Work instruction 1: Could you restate the exergames text from the words "The MobiAssist research" through "from family members.", switching "dementia" to "Alzheimer's disease"?
Work instruction 2: Could you carry the exergames text forward from its last sentence?

(Text shown)

The application options of exergames are not just limited to patients with Parkinson’s disease. For instance, the Pompeu Fabra University and the Catalan Institute for Research and Advanced Studies in Barcelona, Spain, have developed a virtual reality game called Rehabilitation Gaming System (RGS), which helps people to recover after suffering a stroke.
The Zurich University of the Arts in Switzerland (Zürcher Hochschule der Künste) has developed the Gabarello – Game based Rehabilitation for Lokomat game as a gait training system with a robotic leg brace (Lokomat), designed to help patients practice walking and running. What’s more, a Swiss rehabilitation facility has being using a selection of video games specifically to treat neurological disorders and chronic pain.
The MobiAssist research project is a mobilization assistance program for senior patients with dementia and was developed at the Institute of Movement and Sport Gerontology at the German Sport University Cologne (Deutsche Sporthochschule Köln). Through games, patients with dementia are encouraged to stay in motion and practice everyday life activities. Another idea here is to integrate biographical elements into the games, for example, music and movies from the person’s past or pictures and messages from family members.

(End Text shown)
(Records)

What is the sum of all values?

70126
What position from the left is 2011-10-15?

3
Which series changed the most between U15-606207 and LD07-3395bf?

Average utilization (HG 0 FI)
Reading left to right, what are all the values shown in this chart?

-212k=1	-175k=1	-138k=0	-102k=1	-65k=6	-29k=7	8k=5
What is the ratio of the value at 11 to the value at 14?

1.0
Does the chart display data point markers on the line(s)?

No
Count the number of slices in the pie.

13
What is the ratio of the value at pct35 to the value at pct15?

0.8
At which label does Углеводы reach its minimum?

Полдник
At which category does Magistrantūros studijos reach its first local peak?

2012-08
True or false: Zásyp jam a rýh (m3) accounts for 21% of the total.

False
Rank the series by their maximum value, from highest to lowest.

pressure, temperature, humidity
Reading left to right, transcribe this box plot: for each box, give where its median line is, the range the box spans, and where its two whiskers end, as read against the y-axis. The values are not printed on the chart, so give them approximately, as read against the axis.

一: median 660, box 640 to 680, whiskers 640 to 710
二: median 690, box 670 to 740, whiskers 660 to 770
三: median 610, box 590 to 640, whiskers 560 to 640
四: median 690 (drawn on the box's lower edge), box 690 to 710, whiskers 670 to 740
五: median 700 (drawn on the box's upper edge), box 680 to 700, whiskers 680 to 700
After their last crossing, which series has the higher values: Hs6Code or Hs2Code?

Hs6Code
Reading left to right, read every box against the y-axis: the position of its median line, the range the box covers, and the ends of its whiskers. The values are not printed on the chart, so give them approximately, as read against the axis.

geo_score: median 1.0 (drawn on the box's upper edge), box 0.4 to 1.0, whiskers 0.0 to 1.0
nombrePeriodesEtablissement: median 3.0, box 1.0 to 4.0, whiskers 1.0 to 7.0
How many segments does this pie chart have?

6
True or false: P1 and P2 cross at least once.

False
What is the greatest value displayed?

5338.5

(End Records)

Expected answer 1:
The MobiAssist research project is a mobilization assistance program for senior patients with Alzheimer's disease and was developed at the Institute of Movement and Sport Gerontology at the German Sport University Cologne (Deutsche Sporthochschule Köln). Through games, patients with Alzheimer's disease are encouraged to stay in motion and practice everyday life activities. Another idea here is to integrate biographical elements into the games, for example, music and movies from the person’s past or pictures and messages from family members.

Expected answer 2:
Exergames have also proven to be effective in fostering medication adherence. The University of Washington was able to show that the third-person shooter game Remission helped children with cancer to better follow treatment instructions and take their medications. The same applies to children and adolescents with diabetes. In this case, special exergame apps managed to encourage them to measure their blood sugar levels at regular intervals.